Today, companies are implementing ITIL because they are trying to run their IT departments as businesses, and ITAM is a part of ITIL.

"IT asset management is a component of an IT service management strategy," Adams says. "If you're going to deliver specific IT services, you have to know what those services are costing you. Without visibility into what your assets cost, what depreciation cycles they're on, you can't charge appropriately for your services."

GROWING ADOPTION

In fact, because IT organizations in all industries are developing business service management (BSM) systems, ITAM adoption is growing, according to market research.

Approximately 30% of the Global 2000 companies have already adopted ITAM technology, according to Gartner, with growth forecast at 10% annually over the next several years.

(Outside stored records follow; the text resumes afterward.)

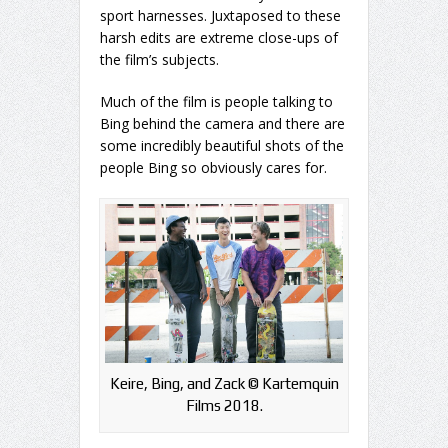
sport harnesses. Juxtaposed to these
harsh edits are extreme close-ups of
the film’s subjects.
Much of the film is people talking to
Bing behind the camera and there are
some incredibly beautiful shots of the
people Bing so obviously cares for.
Keire, Bing, and Zack ©️ Kartemquin
Films 2018.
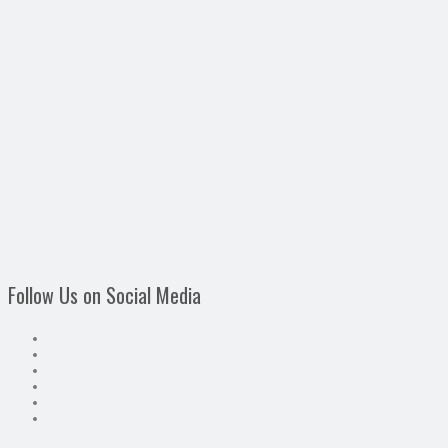
Follow Us on Social Media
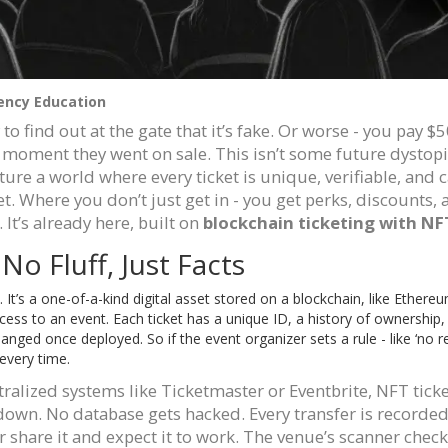
ency Education
to find out at the gate that it’s fake. Or worse - you pay $5
moment they went on sale. This isn’t some future dystopi
re a world where every ticket is unique, verifiable, and ca
t. Where you don’t just get in - you get perks, discounts, a
 It’s already here, built on
blockchain ticketing with NF
o Fluff, Just Facts
. It’s a one-of-a-kind digital asset stored on a blockchain, like Ethereu
cess to an event. Each ticket has a unique ID, a history of ownership,
anged once deployed. So if the event organizer sets a rule - like ‘no r
 every time.
ntralized systems like Ticketmaster or Eventbrite, NFT ticke
own. No database gets hacked. Every transfer is recorde
 or share it and expect it to work. The venue’s scanner check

According to Forrester research reports, approximately half of $1-billion-plus companies have already implemented ITAM, and project growth to be between 6% and 16% over the next three years.

Most companies already using ITAM technology have full-time asset management staff, ITAM processes in place that integrate with other IT processes, and a suite of regular reports for both IT and business executives, notes Forrester's O'Neill, in his report, "The Forrester Wave: IT Asset Management, Q3 2006."

"However, our conversations with clients indicate that around one-third of these projects were unsuccessful," O'Neill adds. "Either they were one-off Y2K exercises that involved manual ITAM data collection that nobody wanted to maintain, or the necessary process and organization changes around the ITAM project were unsuccessful."

As a result, Forrester also sees many ITAM replacement projects taking place, actually peaking next year (see "ITAM Market Adoption," at left).

"We're really just at the tip of the iceberg with IT asset management," says TekMethods' Sechio. "Many companies are still trying to get their arms around the data. They have barely scratched the surface on all the ways they can use it," she says.

Commercial insurers might find the information useful when underwriting risk or paying claims, for example, and technical support can use it for help-desk services.

ITAM data also can be valuable in mergers and acquisitions, says David Jamieson, national sales manager for Centennial Software Ltd., a U.K.-based firm that provides a IT asset discovery and security management software.

"When an acquiring company is figuring out what they are actually buying, they need to know the value of the company's assets," he says. "This information is useful as part of that due diligence."